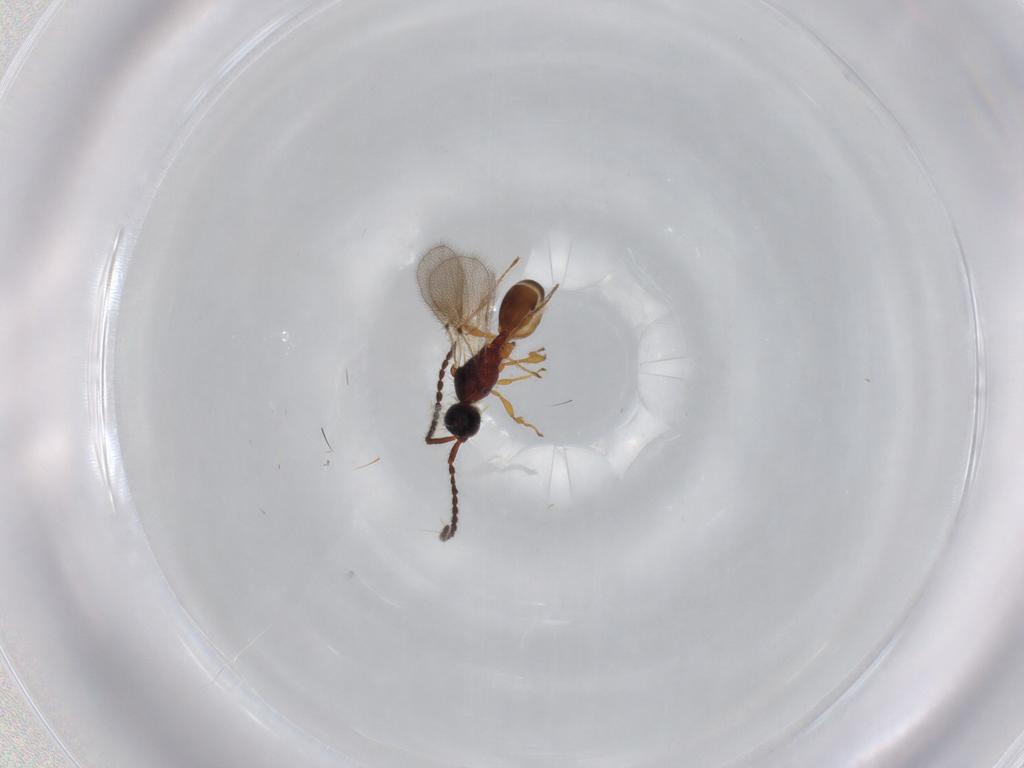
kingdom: Animalia
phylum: Arthropoda
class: Insecta
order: Hymenoptera
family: Diapriidae
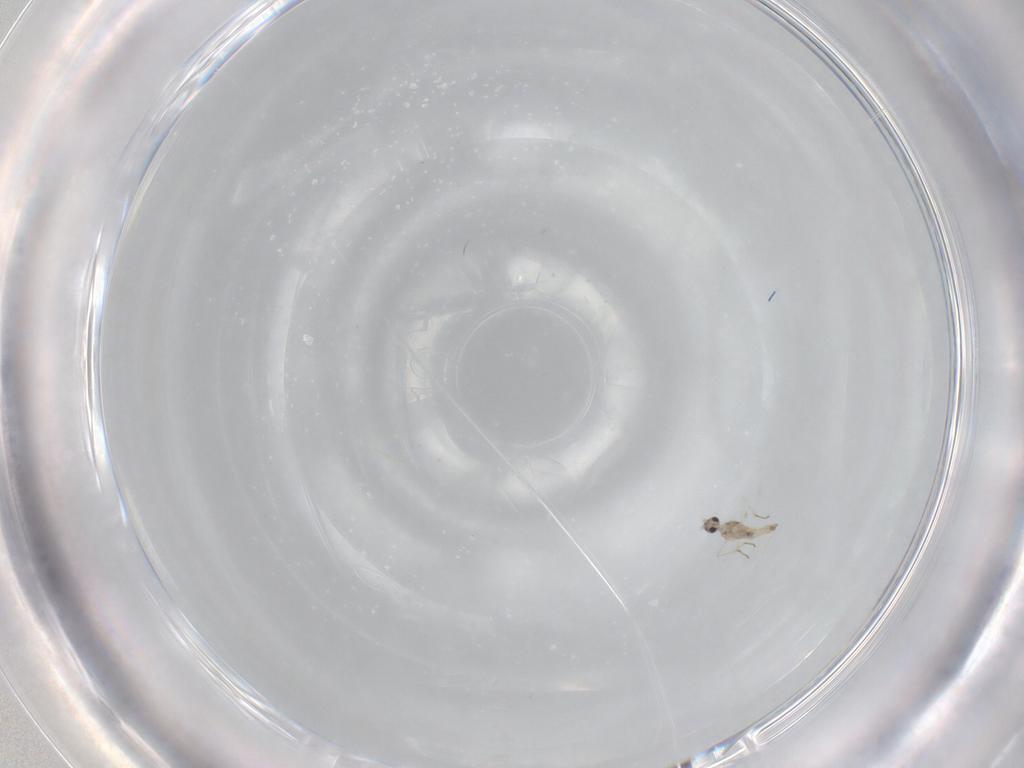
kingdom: Animalia
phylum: Arthropoda
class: Insecta
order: Diptera
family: Cecidomyiidae
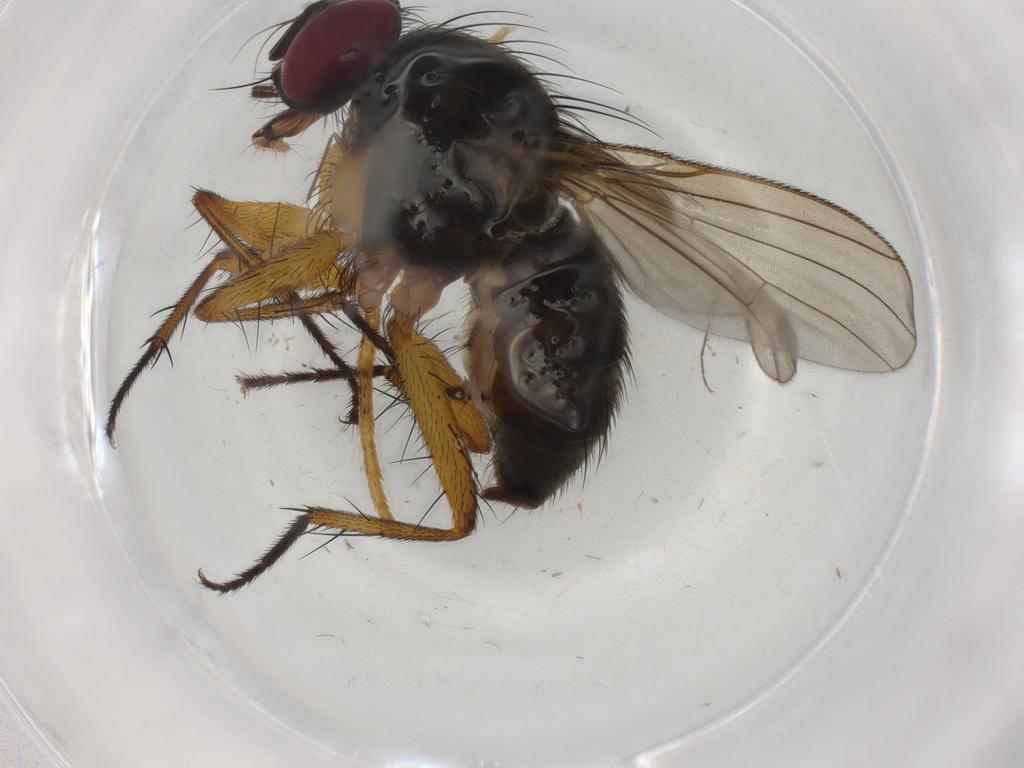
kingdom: Animalia
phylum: Arthropoda
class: Insecta
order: Diptera
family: Muscidae
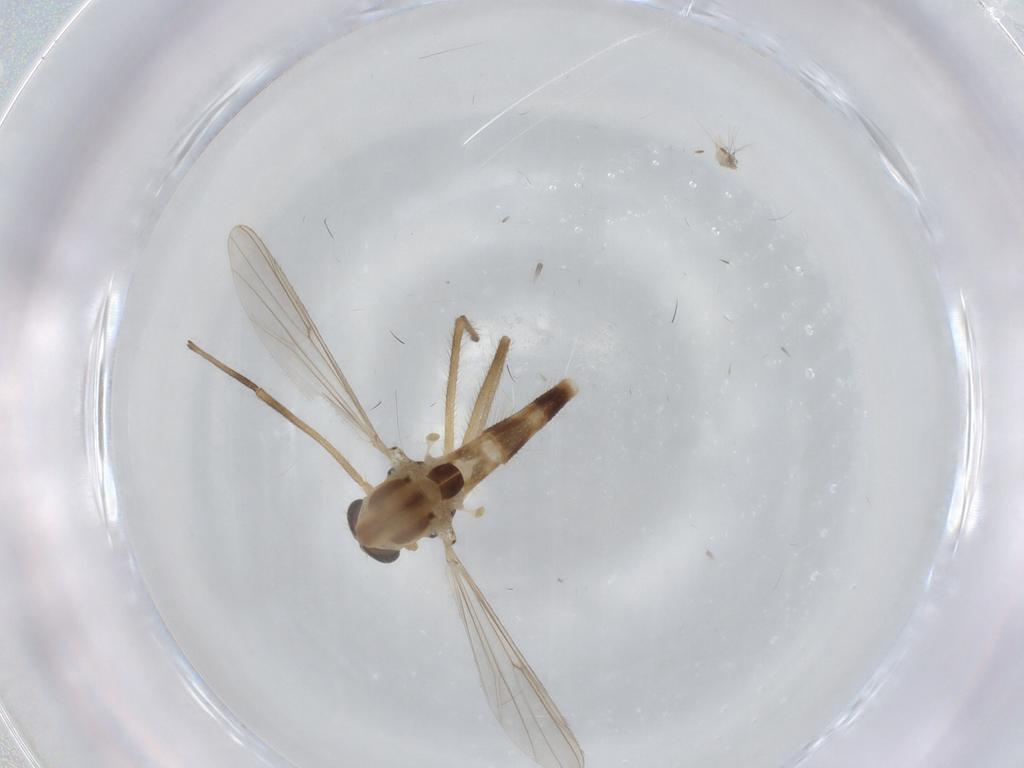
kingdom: Animalia
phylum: Arthropoda
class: Insecta
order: Diptera
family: Chironomidae
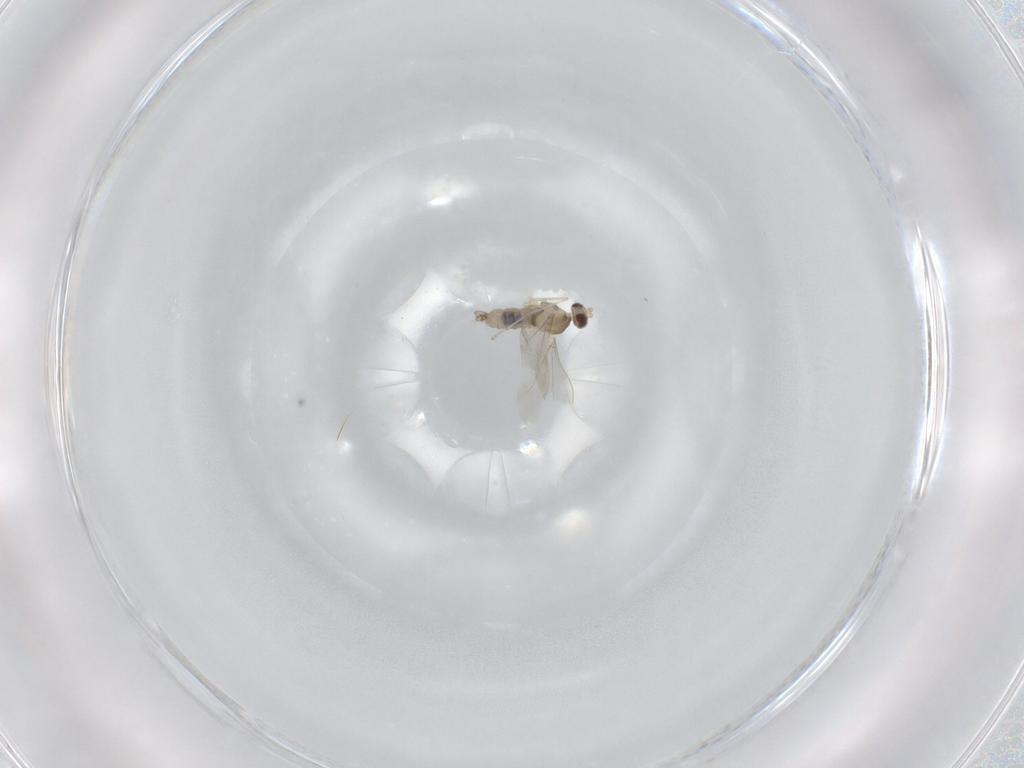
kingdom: Animalia
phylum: Arthropoda
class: Insecta
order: Diptera
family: Cecidomyiidae
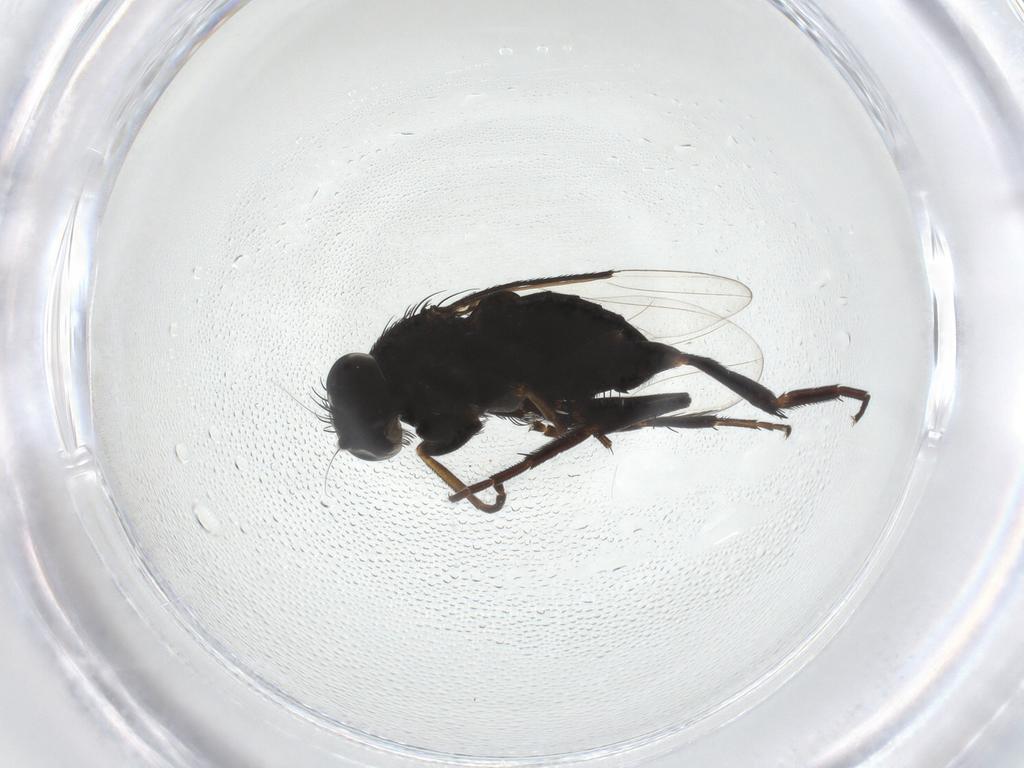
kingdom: Animalia
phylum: Arthropoda
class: Insecta
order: Diptera
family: Phoridae
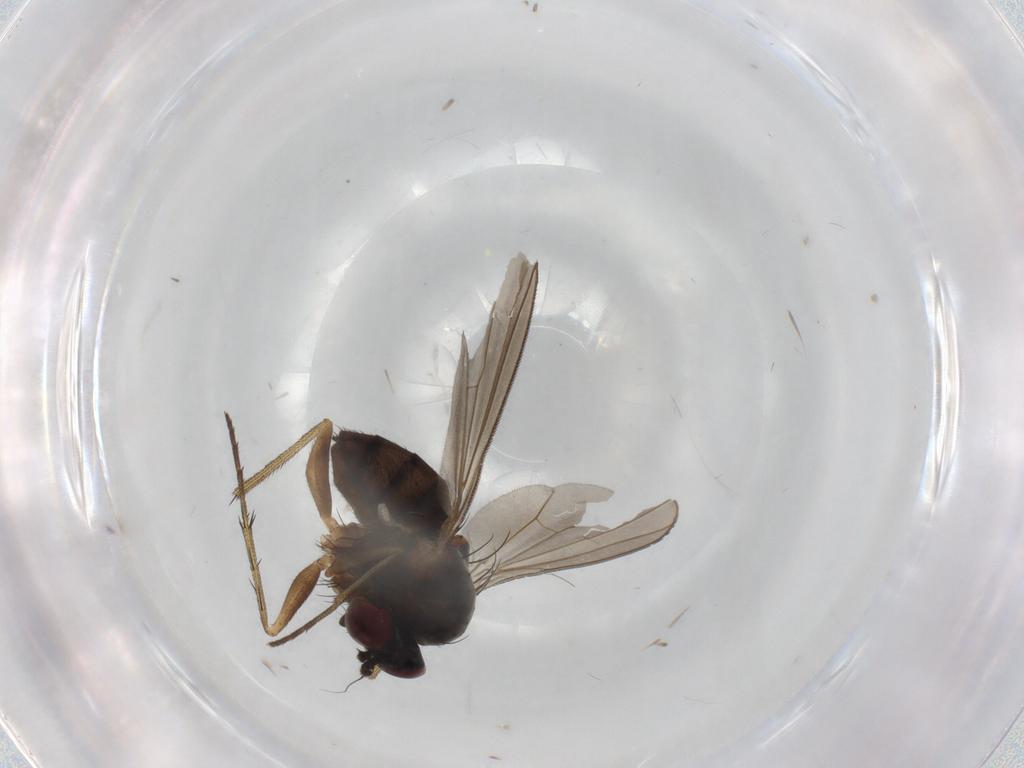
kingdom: Animalia
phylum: Arthropoda
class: Insecta
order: Diptera
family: Dolichopodidae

__________________________________________________

- Goal:
Update the listing above by replacing each "phylum" with "division" and keeping every other line the same. Leave the pictures out.

- Solution to this problem:
kingdom: Animalia
division: Arthropoda
class: Insecta
order: Hymenoptera
family: Diapriidae
kingdom: Animalia
division: Arthropoda
class: Insecta
order: Diptera
family: Cecidomyiidae
kingdom: Animalia
division: Arthropoda
class: Insecta
order: Diptera
family: Muscidae
kingdom: Animalia
division: Arthropoda
class: Insecta
order: Diptera
family: Chironomidae
kingdom: Animalia
division: Arthropoda
class: Insecta
order: Diptera
family: Cecidomyiidae
kingdom: Animalia
division: Arthropoda
class: Insecta
order: Diptera
family: Phoridae
kingdom: Animalia
division: Arthropoda
class: Insecta
order: Diptera
family: Dolichopodidae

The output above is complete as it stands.